The most common haematological AE was neutropenia of any grade, reported in 78.4 percent of patients in the teclistamab–daratumumab arm and 82.8 percent of those in the DPd/DVd arm. Grade 3-4 infections, such as COVID-19 and upper respiratory tract infections, were the most common nonhaematological AE, occurring in 54.1 percent and 43.4 percent of patients in the respective arms.

Mateos pointed out that infections were much more frequent in the teclistamab-daratumumab arm in the first 6 months of treatment, after which the incidence declined over time and became comparable with that observed in the DPd/DVd arm. Explaining why there was an initial increase in infections with the immunotherapy combo, the investigator said MajesTEC-3 was initiated prior to the approval of teclistamab, when there was no established protocol for infection management or prevention.

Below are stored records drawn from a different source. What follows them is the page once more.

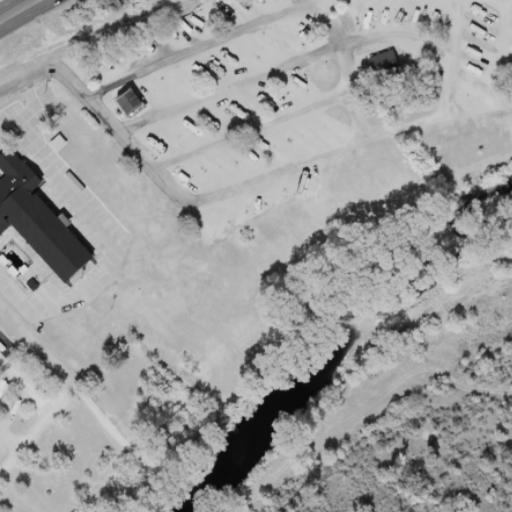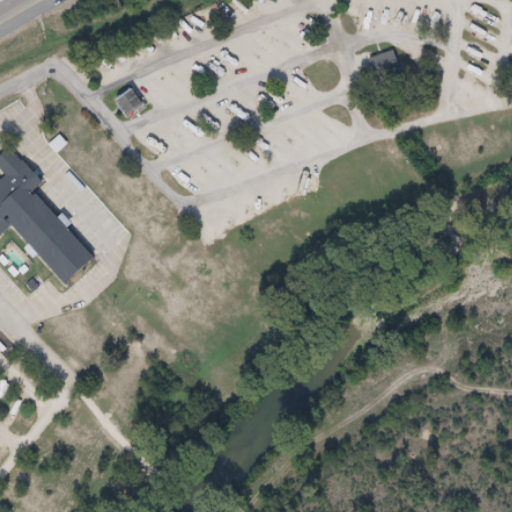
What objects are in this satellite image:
road: (23, 13)
road: (484, 22)
road: (306, 59)
building: (386, 67)
road: (345, 69)
building: (386, 69)
road: (454, 84)
building: (129, 103)
building: (130, 104)
road: (96, 114)
road: (250, 132)
building: (39, 222)
building: (39, 222)
building: (35, 287)
river: (353, 341)
road: (37, 345)
road: (23, 390)
road: (36, 427)
road: (8, 440)
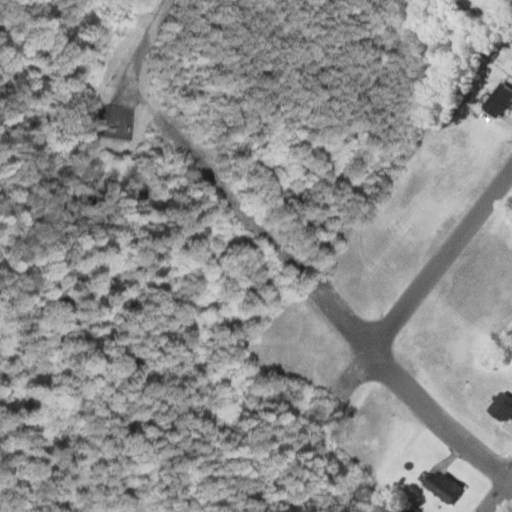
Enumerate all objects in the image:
road: (148, 39)
building: (511, 65)
building: (511, 65)
building: (498, 100)
building: (498, 101)
road: (441, 259)
road: (410, 391)
building: (501, 407)
building: (502, 407)
building: (442, 485)
building: (442, 487)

“The trial protocol was subsequently amended, and it was reinforced that investigators should use immunoglobulin replacement therapy and antimicrobial prophylaxis,” she added. 

MajesTEC-3 trial

The analysis included 587 patients (median age 64 years, 55.4 percent male, 65.4 percent White) with multiple myeloma who previously received a median of two lines of therapy. These patients were randomly allocated to the teclistamab-daratumumab arm (n=291) or the DPd/DVd arm (n=296).

Patients in the immunotherapy combination arm received teclistamab subcutaneously in 28-day cycles, at 1.5 mg/kg of body weight weekly in cycle 1, following two step-up doses of 0.06 and 0.3 mg/kg; 1.5 mg/kg weekly in cycle 2; 3 mg/kg every 2 weeks in cycles 3–6; and 3 mg/kg every 4 weeks from cycle 7 onward. Mateos noted that the teclistamab administration schedule aligned with the approved daratumumab schedule to increase dosing convenience. Premedication with dexamethasone, acetaminophen, and diphenhydramine was required for the first 2 weeks. Meanwhile, patients in the DPd/DVd arm received treatment according to established schedules. Treatment in the two arms continued until confirmed progressive disease, death, unacceptable side effects, or withdrawal of consent.

Overall, the MajesTEC-3 findings bring a new standard of care for the second- or subsequent-line treatment of relapsed or refractory multiple myeloma, Mateos said. “The cytokine release syndrome profile and combinability of teclistamab with daratumumab on approved daratumumab schedule support potential for community adoption.”